• Data provided:
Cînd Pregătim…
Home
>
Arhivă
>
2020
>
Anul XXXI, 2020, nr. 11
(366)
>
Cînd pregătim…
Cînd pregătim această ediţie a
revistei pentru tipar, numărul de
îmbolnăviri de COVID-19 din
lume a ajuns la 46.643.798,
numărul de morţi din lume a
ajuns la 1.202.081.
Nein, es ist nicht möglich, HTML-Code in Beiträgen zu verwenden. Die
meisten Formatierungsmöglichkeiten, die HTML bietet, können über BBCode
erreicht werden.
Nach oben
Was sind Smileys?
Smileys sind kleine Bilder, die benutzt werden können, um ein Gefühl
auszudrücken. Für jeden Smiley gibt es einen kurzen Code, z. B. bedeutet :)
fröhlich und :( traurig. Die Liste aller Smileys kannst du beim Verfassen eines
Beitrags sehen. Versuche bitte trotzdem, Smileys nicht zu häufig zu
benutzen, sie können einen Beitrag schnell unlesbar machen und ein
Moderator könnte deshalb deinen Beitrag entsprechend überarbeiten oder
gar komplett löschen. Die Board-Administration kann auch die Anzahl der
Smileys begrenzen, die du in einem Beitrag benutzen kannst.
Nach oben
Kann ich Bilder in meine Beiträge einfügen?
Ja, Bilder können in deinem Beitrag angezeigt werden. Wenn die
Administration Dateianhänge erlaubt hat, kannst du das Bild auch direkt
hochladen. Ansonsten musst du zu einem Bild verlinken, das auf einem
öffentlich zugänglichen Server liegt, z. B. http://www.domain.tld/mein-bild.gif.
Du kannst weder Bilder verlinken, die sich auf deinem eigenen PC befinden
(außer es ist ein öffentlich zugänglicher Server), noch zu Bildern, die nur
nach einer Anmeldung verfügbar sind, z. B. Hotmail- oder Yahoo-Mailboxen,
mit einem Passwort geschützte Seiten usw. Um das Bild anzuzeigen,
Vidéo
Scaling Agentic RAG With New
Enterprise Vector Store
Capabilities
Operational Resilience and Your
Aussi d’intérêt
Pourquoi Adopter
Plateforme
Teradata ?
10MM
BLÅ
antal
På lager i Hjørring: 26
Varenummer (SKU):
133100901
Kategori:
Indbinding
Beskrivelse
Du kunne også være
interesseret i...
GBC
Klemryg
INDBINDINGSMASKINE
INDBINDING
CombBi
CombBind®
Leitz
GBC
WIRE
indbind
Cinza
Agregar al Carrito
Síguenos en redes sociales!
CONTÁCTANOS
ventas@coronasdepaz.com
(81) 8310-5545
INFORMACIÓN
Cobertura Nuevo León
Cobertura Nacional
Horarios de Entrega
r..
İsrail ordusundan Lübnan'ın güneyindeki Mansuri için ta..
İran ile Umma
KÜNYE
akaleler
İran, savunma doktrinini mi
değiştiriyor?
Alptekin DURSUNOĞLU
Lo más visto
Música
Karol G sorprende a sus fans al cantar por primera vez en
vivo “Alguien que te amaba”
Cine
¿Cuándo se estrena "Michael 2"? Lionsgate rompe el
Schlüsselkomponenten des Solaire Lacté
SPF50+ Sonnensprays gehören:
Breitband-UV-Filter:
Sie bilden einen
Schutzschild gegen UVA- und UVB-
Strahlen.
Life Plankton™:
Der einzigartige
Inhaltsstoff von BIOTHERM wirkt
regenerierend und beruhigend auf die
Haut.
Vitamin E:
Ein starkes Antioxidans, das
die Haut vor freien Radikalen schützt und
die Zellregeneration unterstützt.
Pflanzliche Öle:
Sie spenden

• What you have to do:
Reproduce verbatim every line from the start of the entries through the line that contains "På lager i Hjørring: 26", including that line.

• Expected output:
Cînd Pregătim…
Home
>
Arhivă
>
2020
>
Anul XXXI, 2020, nr. 11
(366)
>
Cînd pregătim…
Cînd pregătim această ediţie a
revistei pentru tipar, numărul de
îmbolnăviri de COVID-19 din
lume a ajuns la 46.643.798,
numărul de morţi din lume a
ajuns la 1.202.081.
Nein, es ist nicht möglich, HTML-Code in Beiträgen zu verwenden. Die
meisten Formatierungsmöglichkeiten, die HTML bietet, können über BBCode
erreicht werden.
Nach oben
Was sind Smileys?
Smileys sind kleine Bilder, die benutzt werden können, um ein Gefühl
auszudrücken. Für jeden Smiley gibt es einen kurzen Code, z. B. bedeutet :)
fröhlich und :( traurig. Die Liste aller Smileys kannst du beim Verfassen eines
Beitrags sehen. Versuche bitte trotzdem, Smileys nicht zu häufig zu
benutzen, sie können einen Beitrag schnell unlesbar machen und ein
Moderator könnte deshalb deinen Beitrag entsprechend überarbeiten oder
gar komplett löschen. Die Board-Administration kann auch die Anzahl der
Smileys begrenzen, die du in einem Beitrag benutzen kannst.
Nach oben
Kann ich Bilder in meine Beiträge einfügen?
Ja, Bilder können in deinem Beitrag angezeigt werden. Wenn die
Administration Dateianhänge erlaubt hat, kannst du das Bild auch direkt
hochladen. Ansonsten musst du zu einem Bild verlinken, das auf einem
öffentlich zugänglichen Server liegt, z. B. http://www.domain.tld/mein-bild.gif.
Du kannst weder Bilder verlinken, die sich auf deinem eigenen PC befinden
(außer es ist ein öffentlich zugänglicher Server), noch zu Bildern, die nur
nach einer Anmeldung verfügbar sind, z. B. Hotmail- oder Yahoo-Mailboxen,
mit einem Passwort geschützte Seiten usw. Um das Bild anzuzeigen,
Vidéo
Scaling Agentic RAG With New
Enterprise Vector Store
Capabilities
Operational Resilience and Your
Aussi d’intérêt
Pourquoi Adopter
Plateforme
Teradata ?
10MM
BLÅ
antal
På lager i Hjørring: 26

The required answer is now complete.